Allahın emri...

İbrahim ZENCİRCİ
Vekil'in müsaadesiyle ve de Allah nasip ederse!
 
Gelenek ve göreneklerimizde kız isteme merasiminde, adet üzerine kahveler içilirken, damat tarafından ailenin büyüğü, genellikle dayı veya amca bey söz alarak; “gelelim sebebi ziyaretimize” diyerek esas konuya girizgâh yapar ve devam eder. 
 
“Efenim, Allah’ın emri, Peygamber’in kavliyle” der ve mutfakta büyük yengenin hazırladığı, boyu uzun göstersin diye topuklu terlik giymiş olan gelin adayının ikram ettiği telvesi bol kahvesinden bir hüp daha çeker.  Sözlerinin etkisini görmek için kız babasını kaş altından inceden bir süzer. 
 
Damat bey’in yakını ile kız babası arasındaki karşılıklı konuşma şöyle devam eder.
 
- Gelelim sebebi ziyaretimize.
- Buyurun gelin efem.
- Efendim, Allah’ın emri, Peygamber’in kavlince kızınız, Mahmure’yi oğlumuz Mahmut’a istiyoruz.
- Oğlumuz ne işle meşguller?
- Mebustur, üstüne vazife olamayan işlerle uğraşır, efem.
- Ne gibi efem?
- Okudu, büyüdü, seçildi mebus oldu. Memleketi için meclisde dur durak bilmeden harıl, harıl çalışıyor. Bildiğiniz gibi değil.
- Örneğin, mesela, farzı misal; bizim memlekete yeni bir hükümet konağı yapılması planlandı, bizim mebus oğlumuz, İlbay paşa ve şehirde yaşayanlarla birlikte bir yer tespit ettiler.
- Eee anlatın bakalım, dinleyelim.
- Yeni mebus olmasına rağmen oğlumuz, mebus hastalığına yakalanmış, haset ve kıskançlık hastalığına duçar olmuş. Üzerinize afiyet.
 
Önceki yer seçimi için, İlbay Paşa'ya, “tebrik ederim hükümet konağı için tespit etmiş olduğunuz yer çok uygundur” demiş. Aradan kısa bir süre geçmiş. Haset ve kıskançlıktan sağda solda dedikoduya başlamış.

#### Kayıtlar:
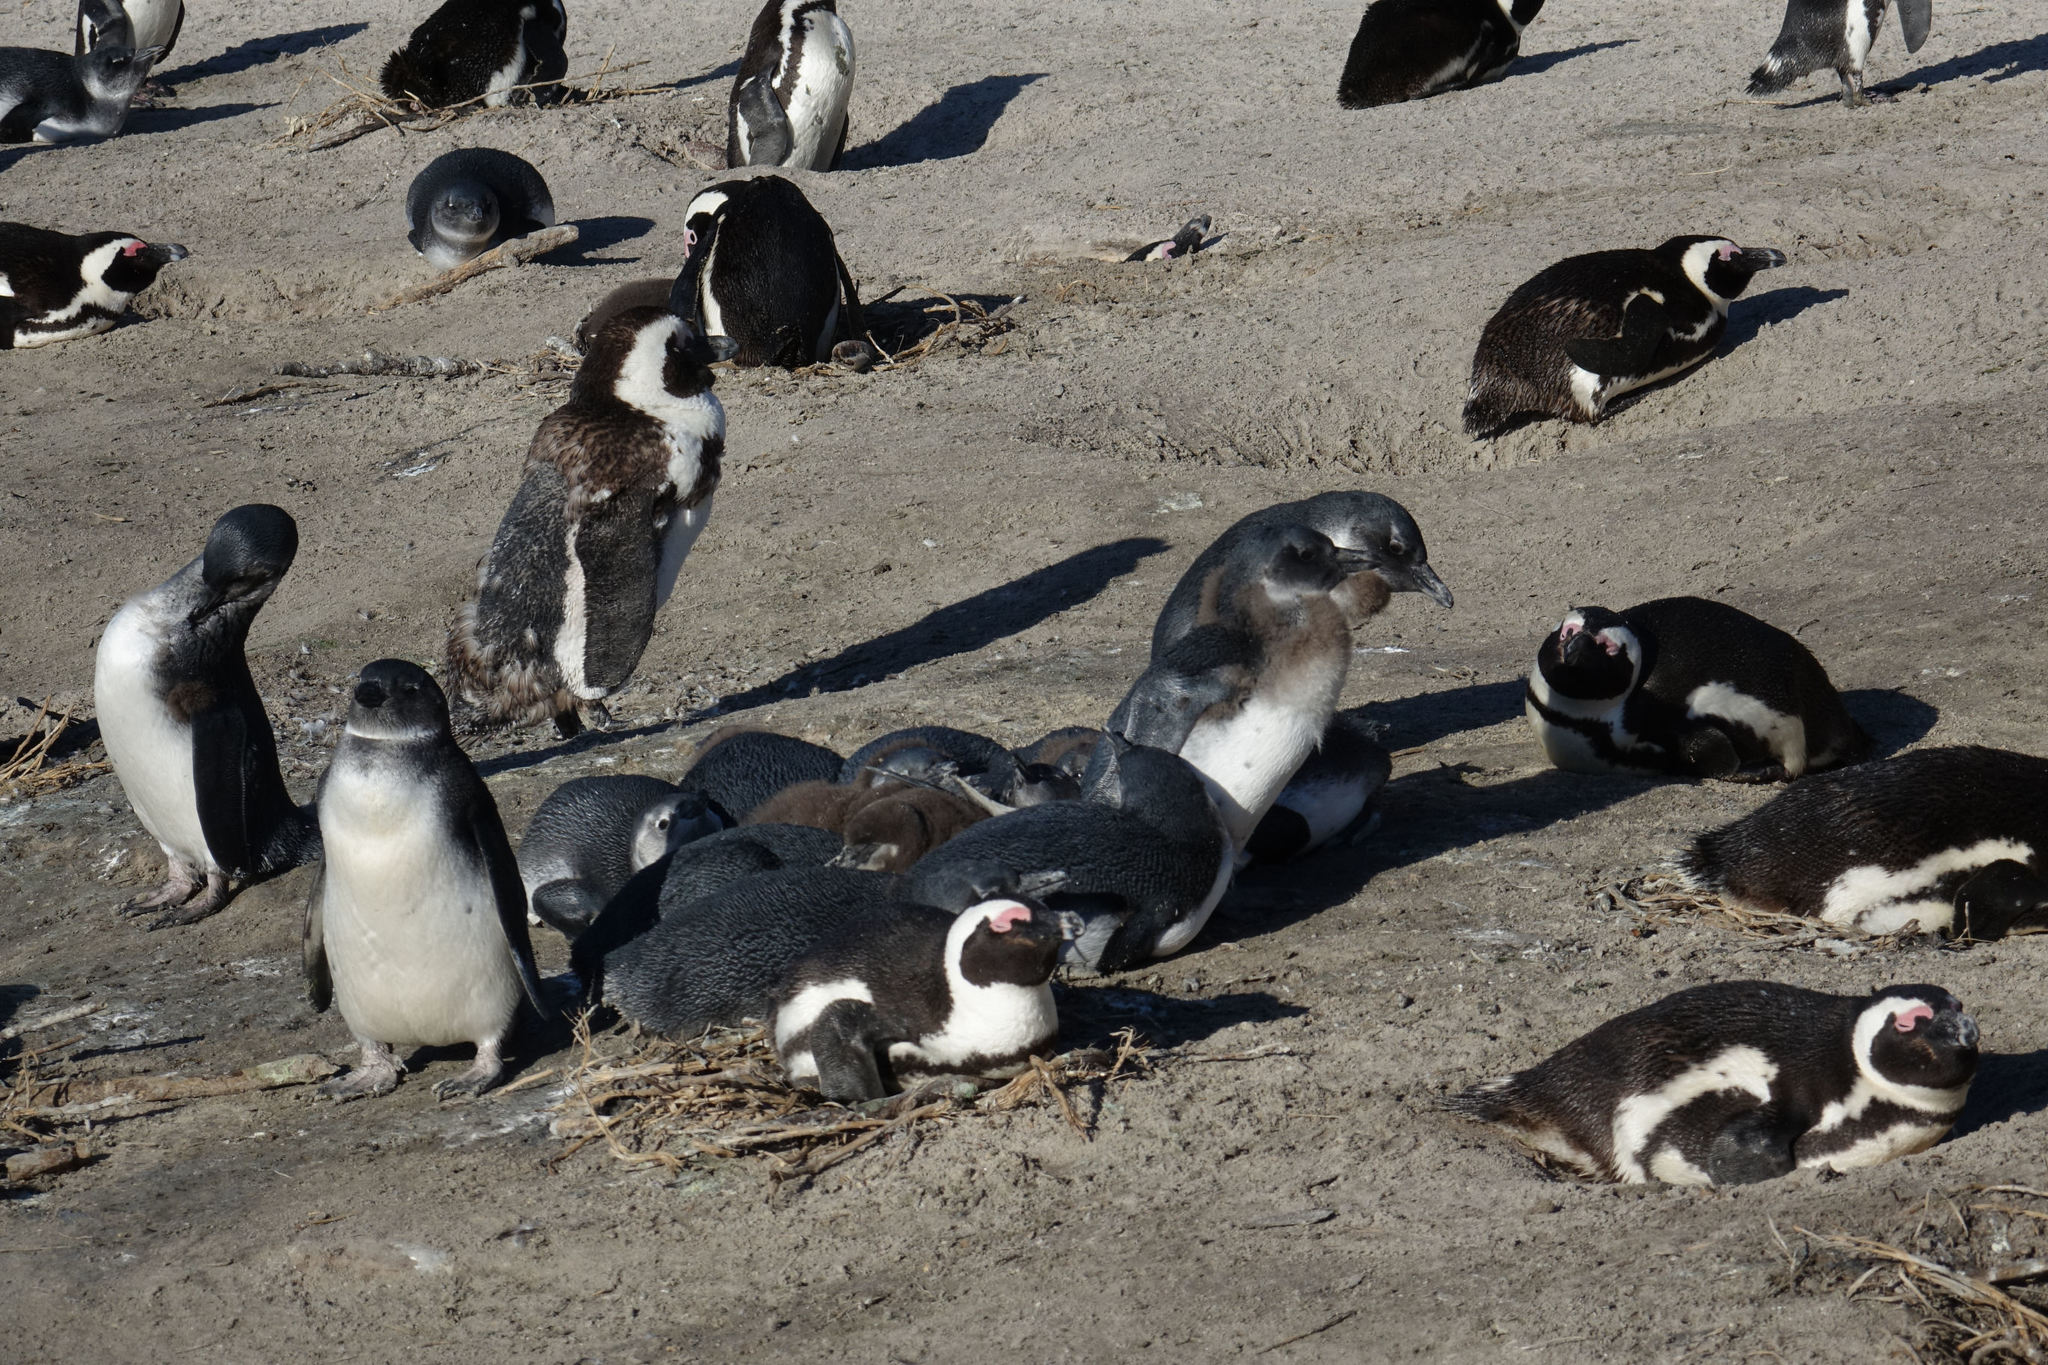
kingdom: Animalia
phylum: Chordata
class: Aves
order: Sphenisciformes
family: Spheniscidae
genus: Spheniscus
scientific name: Spheniscus demersus
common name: African penguin
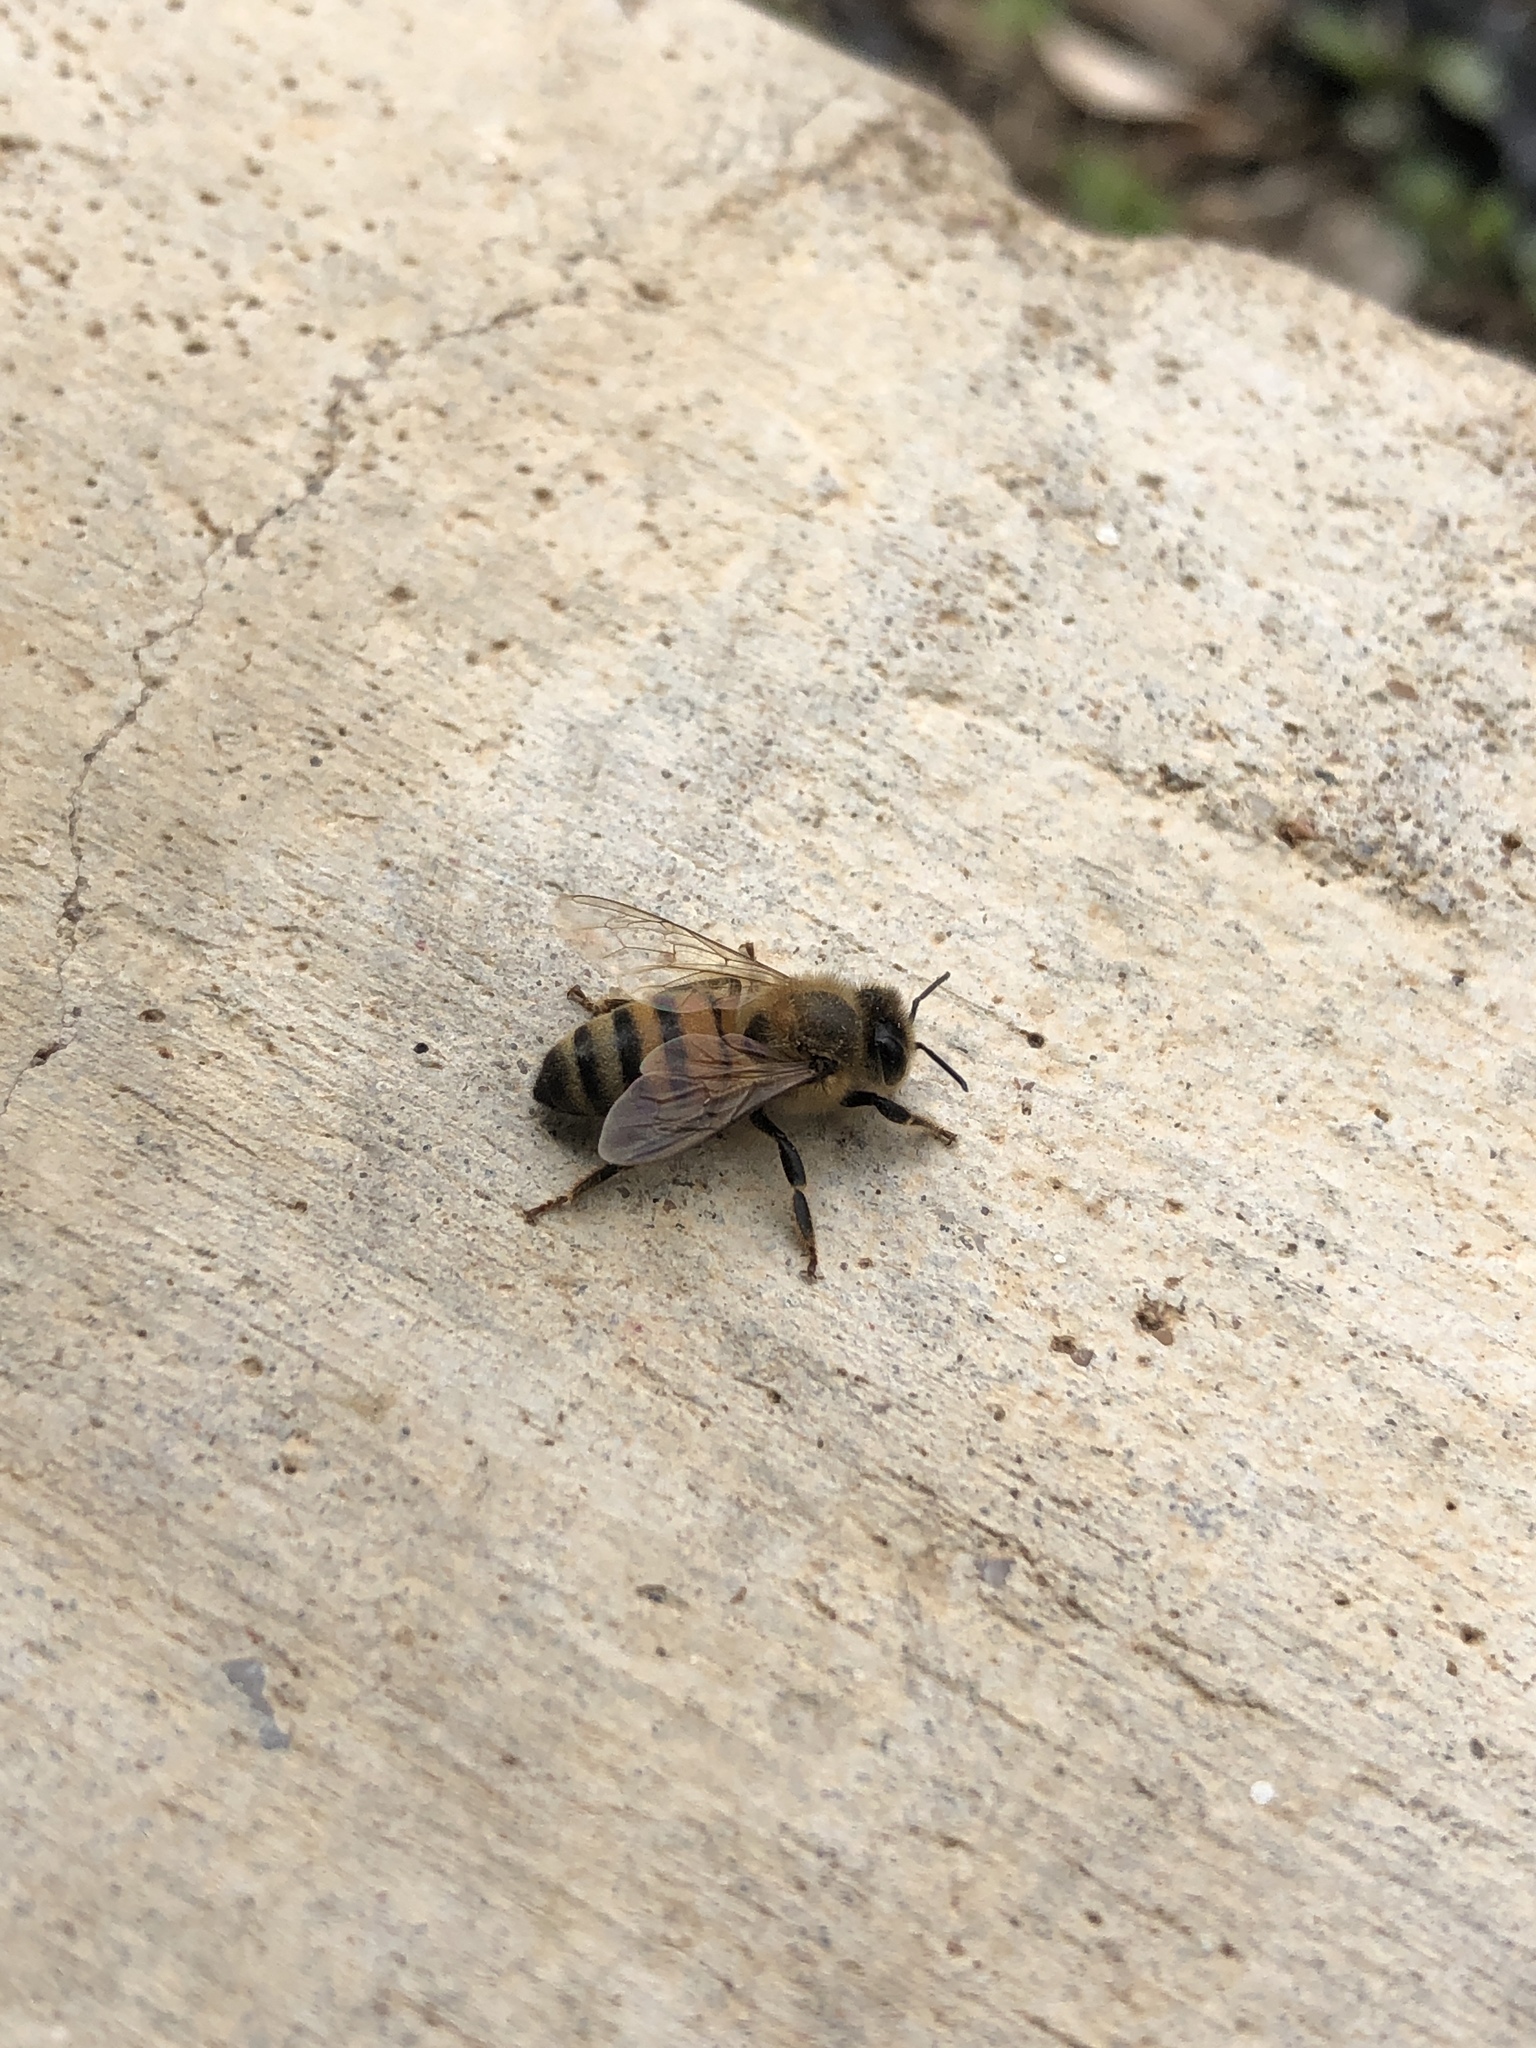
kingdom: Animalia
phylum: Arthropoda
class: Insecta
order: Hymenoptera
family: Apidae
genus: Apis
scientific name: Apis mellifera
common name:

#### Yazılı görev 1:
Kız isteme geleneğini anlatan metinde geçen “Damat bey’in yakını ile kız babası arasındaki karşılıklı konuşma şöyle devam eder.” cümlesini İngilizceye çevirin.
#### Yazılı görev 2:
Kayıtlarda "name" dizesini içeren kaç satır olduğunu hesaplayın ve yalnızca bu sayıyı yazın; büyük ve küçük harf ayrımı dikkate alınır.
Metin ile kayıtlar arasında herhangi bir bağlantı bulunmamaktadır.

#### Doğru yanıt 1:
The conversation between the groom's relative and the girl's father continues as follows.

#### Doğru yanıt 2:
4